A stretch of the entries below is to be set down exactly, running from the line with "Related Similar products to this item" through the line with "READY TO SHIP", both included, and no other line.

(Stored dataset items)
· · · ·
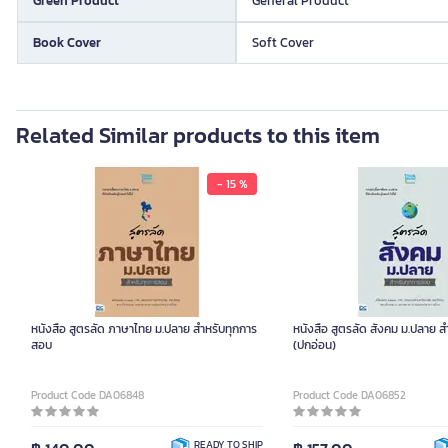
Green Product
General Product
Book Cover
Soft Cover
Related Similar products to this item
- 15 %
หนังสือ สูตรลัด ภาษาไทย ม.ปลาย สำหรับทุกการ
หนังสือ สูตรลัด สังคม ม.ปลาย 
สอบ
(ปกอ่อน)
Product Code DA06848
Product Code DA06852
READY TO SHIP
· · · ·
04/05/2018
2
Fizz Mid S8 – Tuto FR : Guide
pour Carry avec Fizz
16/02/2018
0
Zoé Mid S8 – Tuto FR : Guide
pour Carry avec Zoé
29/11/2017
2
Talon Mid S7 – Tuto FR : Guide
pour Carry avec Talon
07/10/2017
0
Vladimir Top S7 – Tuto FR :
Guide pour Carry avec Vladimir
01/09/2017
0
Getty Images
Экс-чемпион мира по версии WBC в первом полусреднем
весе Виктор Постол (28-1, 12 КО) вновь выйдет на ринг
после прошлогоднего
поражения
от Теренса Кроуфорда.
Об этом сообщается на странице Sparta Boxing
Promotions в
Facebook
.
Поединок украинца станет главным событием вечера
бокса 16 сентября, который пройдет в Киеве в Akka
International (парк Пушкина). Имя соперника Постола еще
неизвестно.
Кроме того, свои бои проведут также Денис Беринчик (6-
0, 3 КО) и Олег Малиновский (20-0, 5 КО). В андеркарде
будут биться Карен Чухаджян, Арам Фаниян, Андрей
· · · ·
> _ANSWER TO THE EXERCISE_:
Related Similar products to this item
- 15 %
หนังสือ สูตรลัด ภาษาไทย ม.ปลาย สำหรับทุกการ
หนังสือ สูตรลัด สังคม ม.ปลาย 
สอบ
(ปกอ่อน)
Product Code DA06848
Product Code DA06852
READY TO SHIP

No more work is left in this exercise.